Create a video entirely from AI-generated content: images, animation, and narration.

Goal

Generate images from text prompts, animate them into video segments, add AI-generated speech, and combine everything with transitions.

Full Example

from videopython.editing import Resize, Fade
from videopython.editing.operation import TimeRange
from videopython.ai import TextToImage, ImageToVideo, TextToSpeech


def create_ai_video():
    scenes = [
        {"image_prompt": "A serene mountain landscape at sunrise, photorealistic",
         "narration": "In the mountains, every sunrise brings new possibilities."},
        {"image_prompt": "A flowing river through a forest, cinematic lighting",
         "narration": "Nature flows with endless energy and grace."},
        {"image_prompt": "A starry night sky over a calm lake, dramatic",
         "narration": "And when night falls, the universe reveals its wonders."},
    ]

    image_gen = TextToImage()
    video_gen = ImageToVideo()
    speech_gen = TextToSpeech()

    videos = []
    for scene in scenes:
        image = image_gen.generate_image(scene["image_prompt"])
        video = video_gen.generate_video(image=image)
        video = Resize(width=1920, height=1080).apply(video)
        audio = speech_gen.generate_audio(scene["narration"])
        videos.append(video.add_audio(audio))

    # Concatenate, with a 1s fade-in on each follow-on segment
    final = videos[0]
    for next_video in videos[1:]:
        next_video = Fade(mode="in", duration=1.0,
                          window=TimeRange(stop=1.0)).apply(next_video)
        final = final + next_video
    return final


video = create_ai_video()
video.save("ai_generated.mp4")

Step-by-Step Breakdown

1. Generate Images

image_gen = TextToImage()  # Uses local SDXL pipeline
image = image_gen.generate_image("A serene mountain landscape at sunrise")

2. Animate to Video

video_gen = ImageToVideo()  # Uses local CogVideoX1.5-5B-I2V (outputs at 16 fps)
video = video_gen.generate_video(image=image)

Local Models

ImageToVideo and TextToVideo require significant GPU memory (CUDA).
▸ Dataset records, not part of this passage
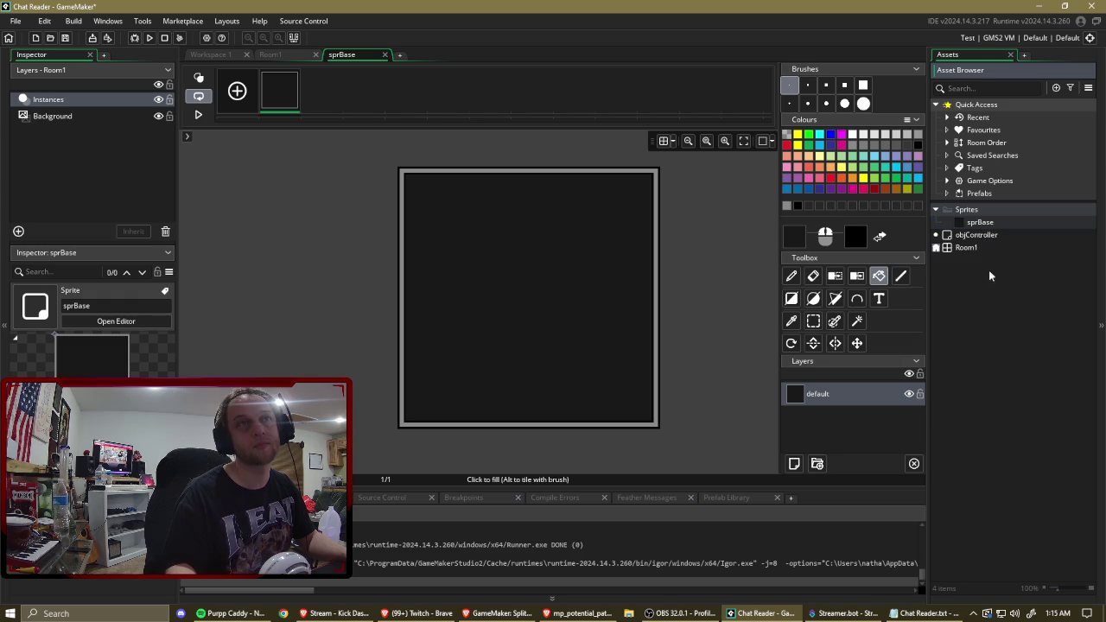
{"action": "left_click", "coordinate": [1029, 305]}
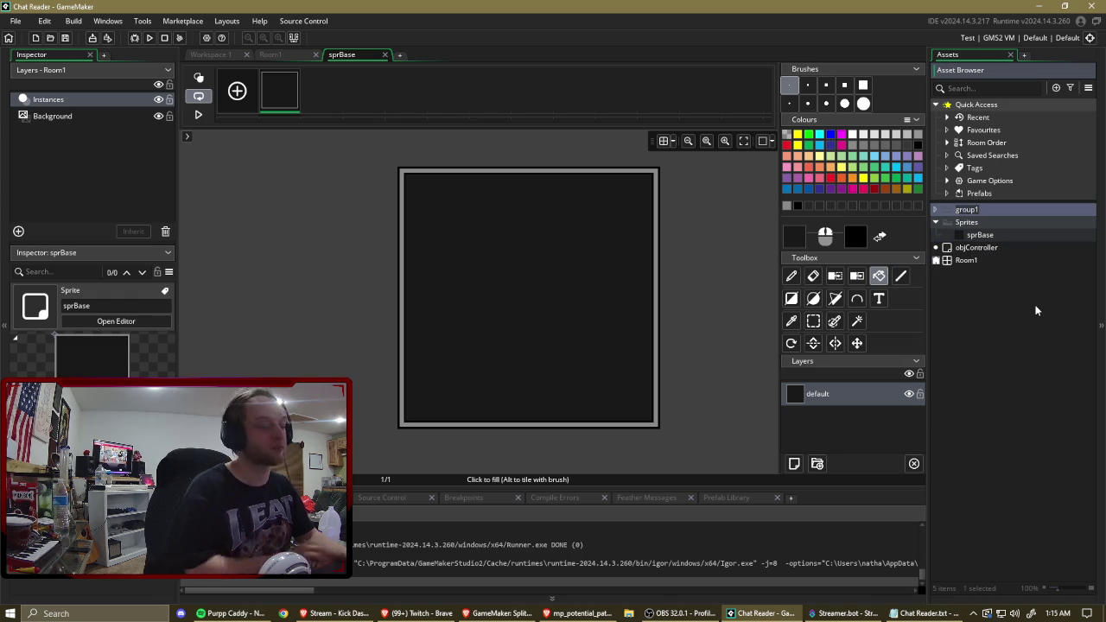
{"action": "type", "text": "Objects"}
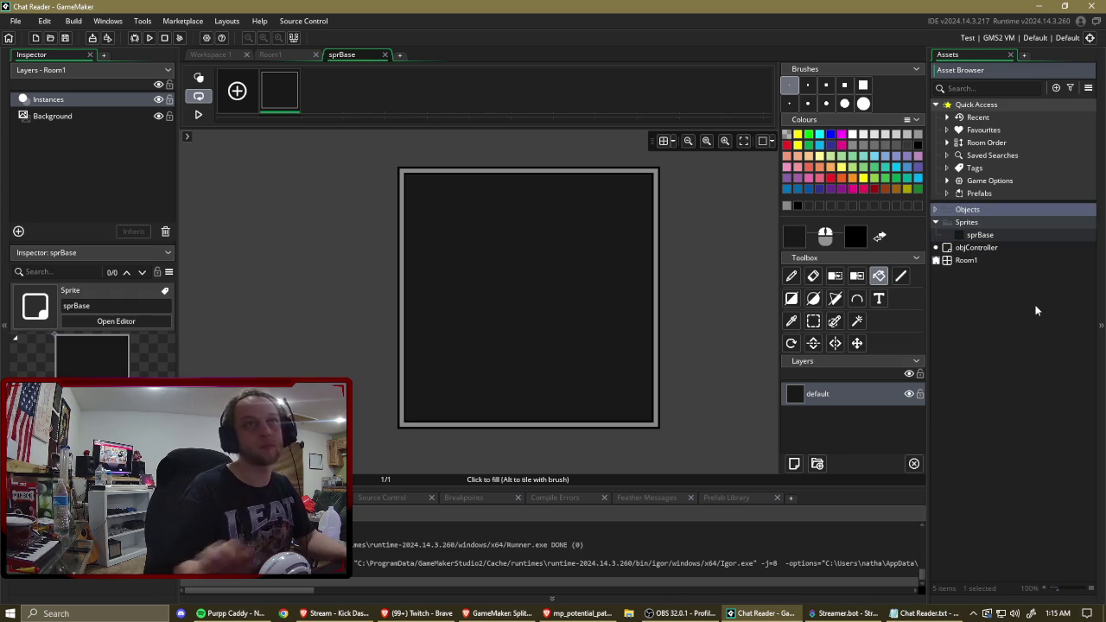
{"action": "left_click", "coordinate": [972, 249]}
{"action": "left_click_drag", "start_coordinate": [971, 251], "coordinate": [970, 213]}
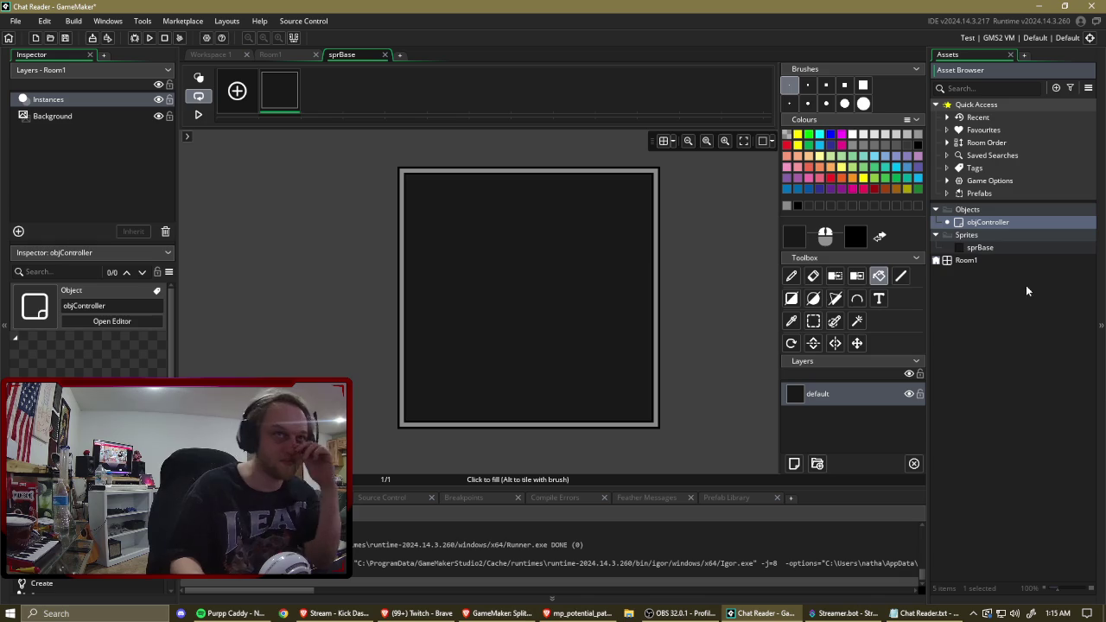
Create objBase in Objects, give it the sprBase sprite, and open Room1.
{"action": "right_click", "coordinate": [970, 209]}
{"action": "mouse_move", "coordinate": [1040, 215]}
An NVIDIA A40 or better is recommended for video generation.

3. Generate Speech

speech_gen = TextToSpeech()  # Uses local Chatterbox Multilingual TTS
audio = speech_gen.generate_audio("Your narration text here")

4. Combine Segments

from videopython.editing import Fade
from videopython.editing.operation import TimeRange

next_video = Fade(mode="in", duration=1.0, window=TimeRange(stop=1.0)).apply(next_video)
final = final + next_video

Tips

  • Consistency: Use similar prompt styles across scenes for visual coherence.
  • Timing: Match narration length to video segment duration.
  • Performance: Local generation quality and speed depend heavily on your GPU and model choice.